(Consigne de l'exercice):
Reprenez, s'il vous plaît, le passage de l'extrait sur DHCPv6 qui va de « Donc, l'option qui » jusqu'à « gamme de cas. », en y remplaçant « fichiers de configuration » par « fichiers de paramétrage ».

(Extrait du document):
Donc, l'option qui a le plus de chances d'être adoptée, est celle qui ne nécessite que peu ou pas de changement dans les fichiers de configuration, celle qui ne nécessite pas trop de changement (voire pas du tout, en utilisant les capacités de traitement d'options inconnues) dans le code source, celle qui est proche d'options existantes, et, évidemment, celle qui est utile dans une grande gamme de cas.
La section 3 du RFC rappelle dans quel cas il est intéressant d'utiliser DHCPv6. Contrairement à IPv4 où il n'y a guère le choix (pas de mécanisme d'auto-configuration général), IPv6 a deux méthodes de configuration automatique, SLAAC (RFC 4862) et DHCPv6 (RFC 8415). Tout (« Any knob, dial, slider, or checkbox on the client system », dit le RFC) peut être configuré par DHCP, de l'adresse IP du client, au nom de domaine qu'il utilisera par défaut, en passant par la température à laquelle il doit automatiquement s'arrêter (ce dernier exemple n'est pas normalisé). Comme DHCP est une configuration centralisée, sous le contrôle de l'administrateur réseaux du réseau local où la machine est actuellement attachée, le client n'a pas forcément envie de tout laisser configurer. DHCP est utile pour les paramètres qui dépendent étroitement du réseau actuel (l'adresse IP étant l'exemple typique) mais pas pour les paramètres où le client veut garder le contrôle.

(Matériel):

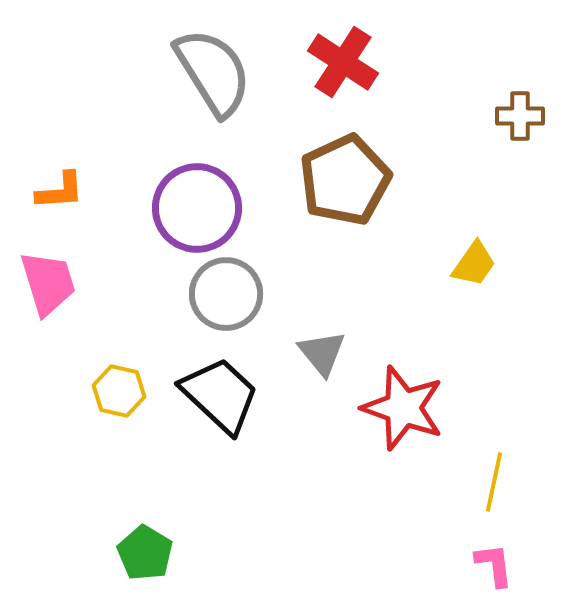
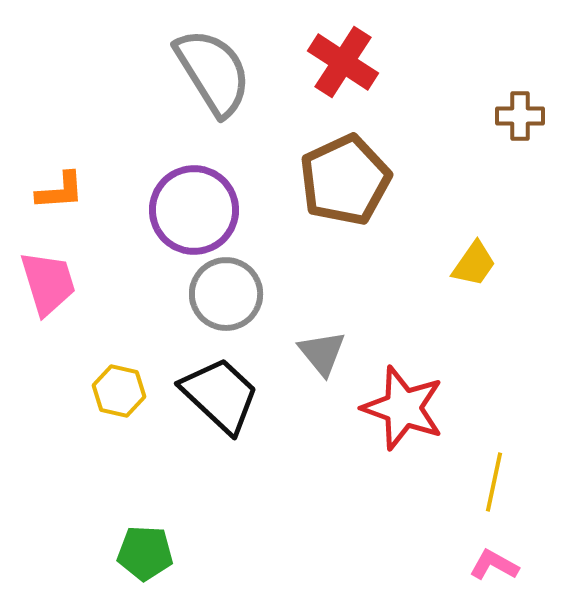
purple circle: moved 3 px left, 2 px down
green pentagon: rotated 28 degrees counterclockwise
pink L-shape: rotated 54 degrees counterclockwise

(Corrigé):
Donc, l'option qui a le plus de chances d'être adoptée, est celle qui ne nécessite que peu ou pas de changement dans les fichiers de paramétrage, celle qui ne nécessite pas trop de changement (voire pas du tout, en utilisant les capacités de traitement d'options inconnues) dans le code source, celle qui est proche d'options existantes, et, évidemment, celle qui est utile dans une grande gamme de cas.